What the task asks>
Report every line of the records beneath this task that holds the string "candidates".

Source material>
- - - -

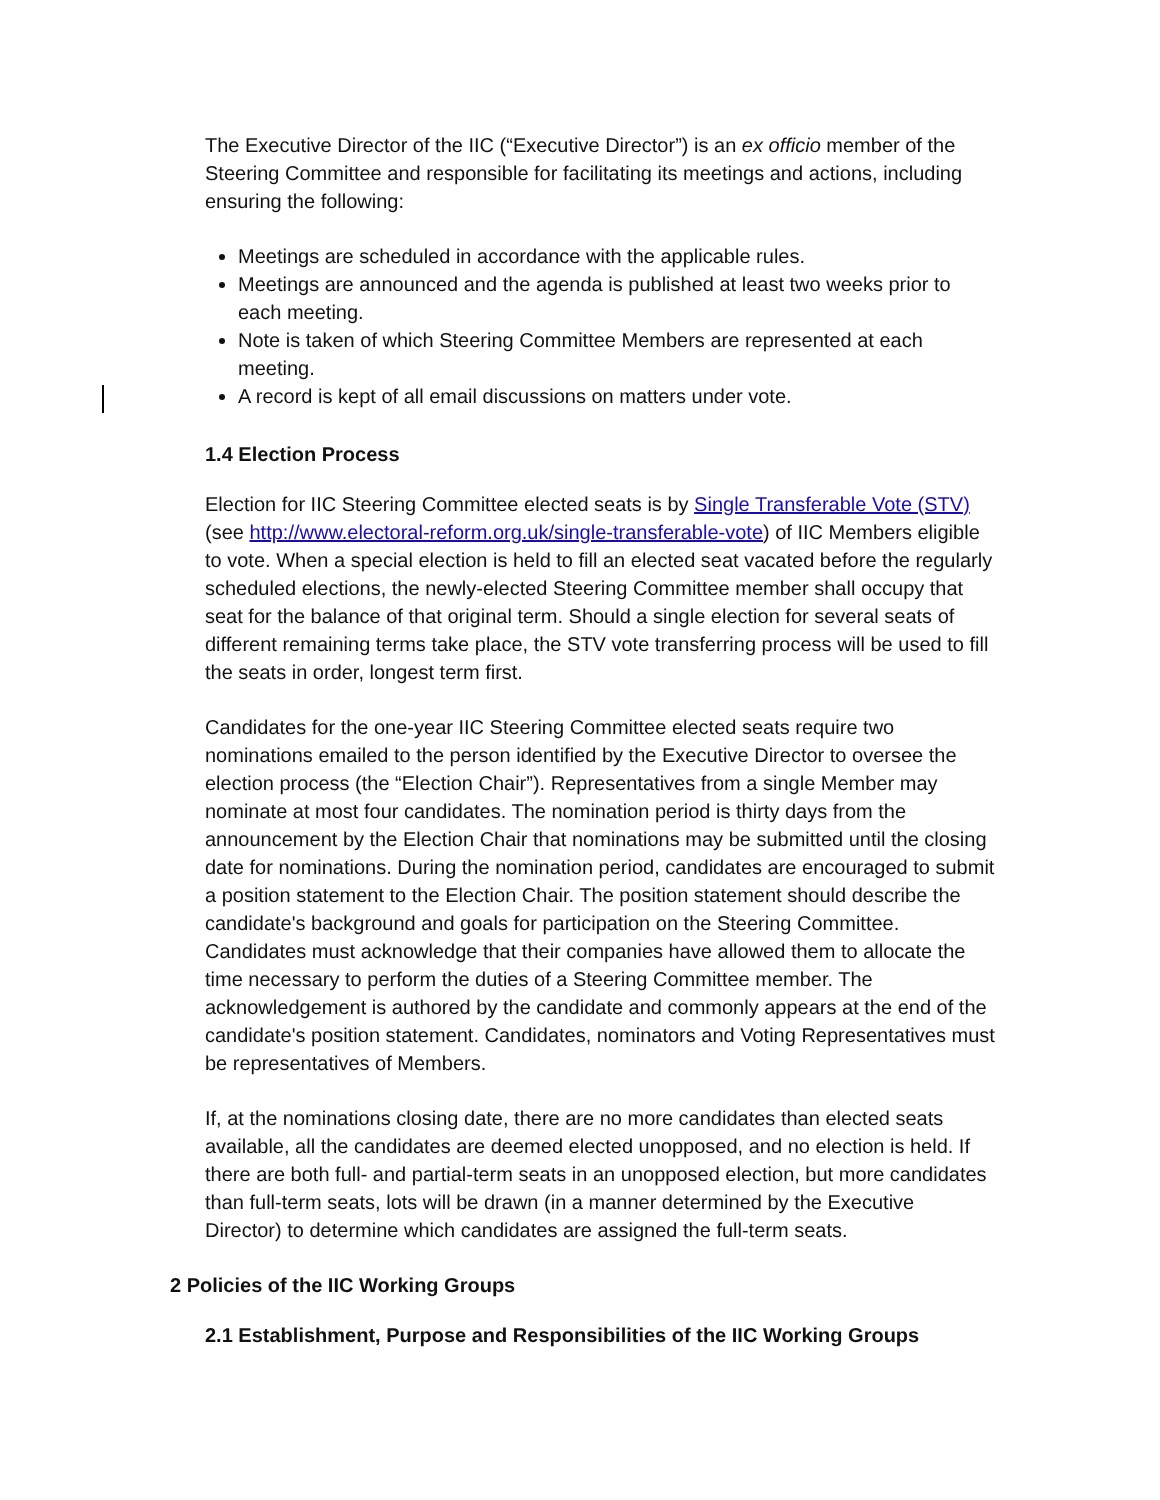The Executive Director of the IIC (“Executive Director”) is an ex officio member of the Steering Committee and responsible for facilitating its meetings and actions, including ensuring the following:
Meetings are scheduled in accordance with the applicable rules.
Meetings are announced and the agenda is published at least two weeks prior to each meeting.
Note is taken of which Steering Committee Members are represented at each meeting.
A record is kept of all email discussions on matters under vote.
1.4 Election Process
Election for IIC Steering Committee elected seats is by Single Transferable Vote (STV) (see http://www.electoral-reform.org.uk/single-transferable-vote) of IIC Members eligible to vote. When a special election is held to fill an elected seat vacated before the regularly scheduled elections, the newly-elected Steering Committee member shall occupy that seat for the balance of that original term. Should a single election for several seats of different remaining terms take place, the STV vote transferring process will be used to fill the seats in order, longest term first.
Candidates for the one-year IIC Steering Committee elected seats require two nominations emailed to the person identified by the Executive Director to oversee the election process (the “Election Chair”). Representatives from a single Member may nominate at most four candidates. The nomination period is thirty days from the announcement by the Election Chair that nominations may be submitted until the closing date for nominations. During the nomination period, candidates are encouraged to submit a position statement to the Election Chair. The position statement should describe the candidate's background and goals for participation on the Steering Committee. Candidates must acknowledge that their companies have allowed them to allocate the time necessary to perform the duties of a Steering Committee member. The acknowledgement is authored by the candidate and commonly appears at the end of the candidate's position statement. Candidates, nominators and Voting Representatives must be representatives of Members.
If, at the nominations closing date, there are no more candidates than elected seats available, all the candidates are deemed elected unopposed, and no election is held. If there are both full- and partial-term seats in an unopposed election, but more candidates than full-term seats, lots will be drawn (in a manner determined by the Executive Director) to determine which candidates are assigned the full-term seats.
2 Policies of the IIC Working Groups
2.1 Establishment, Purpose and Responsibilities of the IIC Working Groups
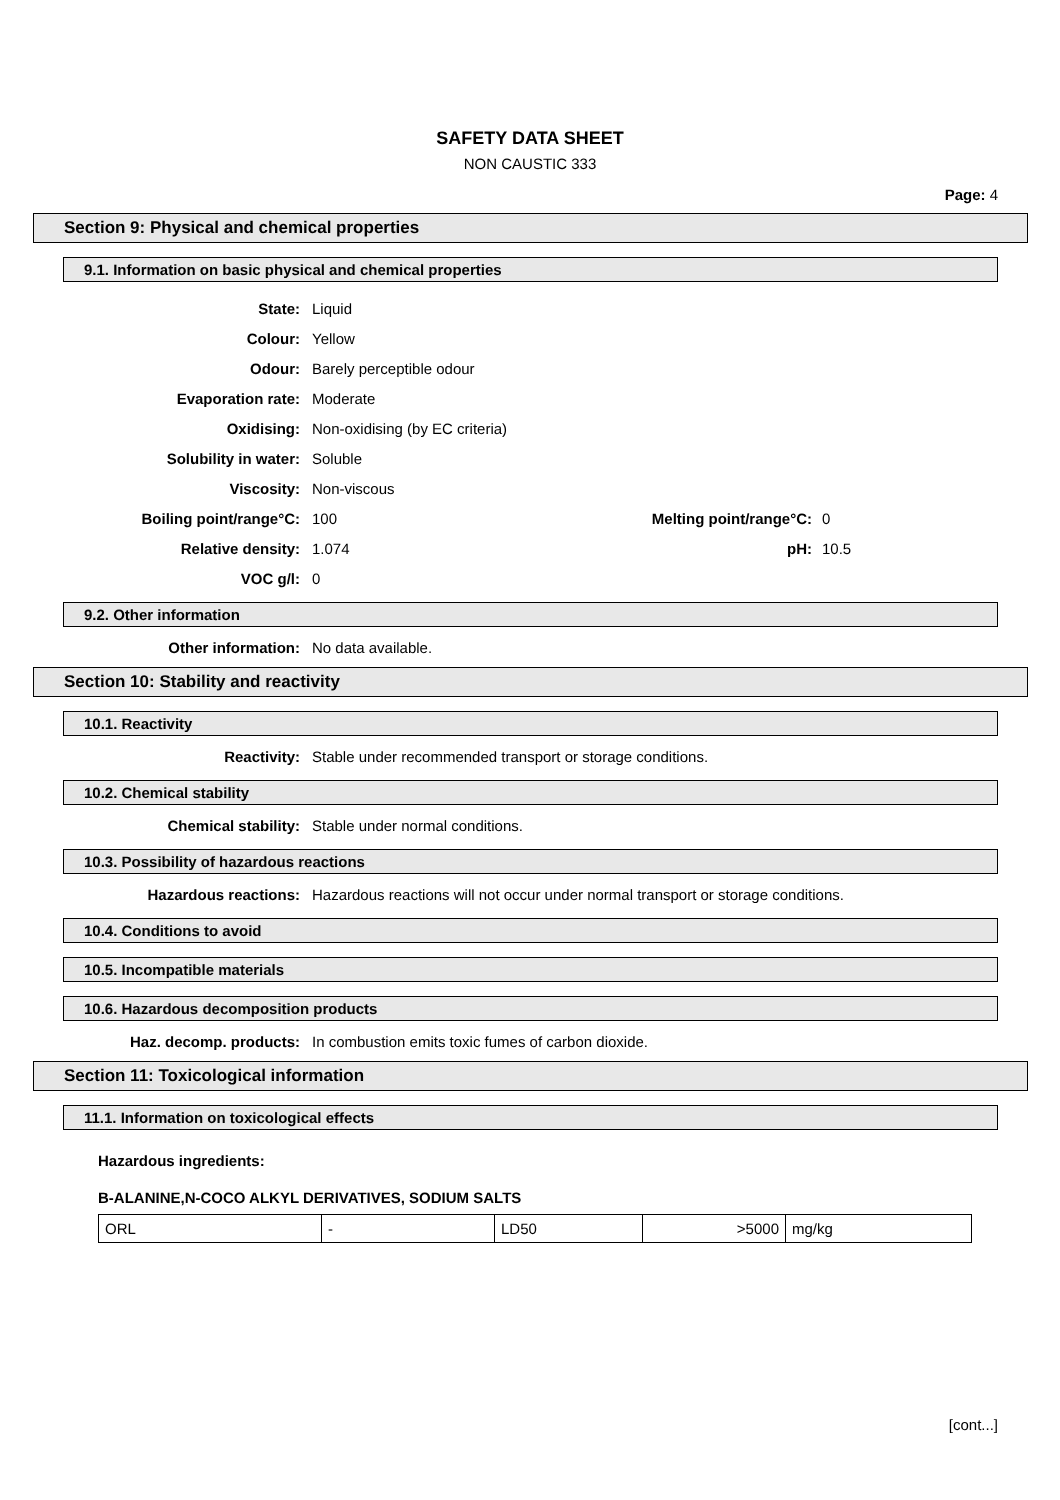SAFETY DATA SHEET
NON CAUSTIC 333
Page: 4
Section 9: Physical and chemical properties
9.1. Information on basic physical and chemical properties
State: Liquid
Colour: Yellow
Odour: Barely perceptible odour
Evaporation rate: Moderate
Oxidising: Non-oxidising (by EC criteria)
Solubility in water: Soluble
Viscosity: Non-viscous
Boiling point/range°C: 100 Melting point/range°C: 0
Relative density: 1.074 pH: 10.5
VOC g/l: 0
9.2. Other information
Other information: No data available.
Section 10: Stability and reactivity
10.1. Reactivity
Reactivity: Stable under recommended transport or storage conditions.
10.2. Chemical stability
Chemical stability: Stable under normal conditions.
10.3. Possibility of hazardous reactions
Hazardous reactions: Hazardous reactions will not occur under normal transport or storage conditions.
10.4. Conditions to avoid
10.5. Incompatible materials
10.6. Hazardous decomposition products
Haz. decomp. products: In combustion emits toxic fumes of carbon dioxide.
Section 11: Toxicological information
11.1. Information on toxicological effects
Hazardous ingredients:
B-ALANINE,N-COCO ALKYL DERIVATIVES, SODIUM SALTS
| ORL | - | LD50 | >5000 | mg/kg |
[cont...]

- - - -

Result>
Candidates for the one-year IIC Steering Committee elected seats require two nominations emailed to the person identified by the Executive Director to oversee the election process (the “Election Chair”). Representatives from a single Member may nominate at most four candidates. The nomination period is thirty days from the announcement by the Election Chair that nominations may be submitted until the closing date for nominations. During the nomination period, candidates are encouraged to submit a position statement to the Election Chair. The position statement should describe the candidate's background and goals for participation on the Steering Committee. Candidates must acknowledge that their companies have allowed them to allocate the time necessary to perform the duties of a Steering Committee member. The acknowledgement is authored by the candidate and commonly appears at the end of the candidate's position statement. Candidates, nominators and Voting Representatives must be representatives of Members.
If, at the nominations closing date, there are no more candidates than elected seats available, all the candidates are deemed elected unopposed, and no election is held. If there are both full- and partial-term seats in an unopposed election, but more candidates than full-term seats, lots will be drawn (in a manner determined by the Executive Director) to determine which candidates are assigned the full-term seats.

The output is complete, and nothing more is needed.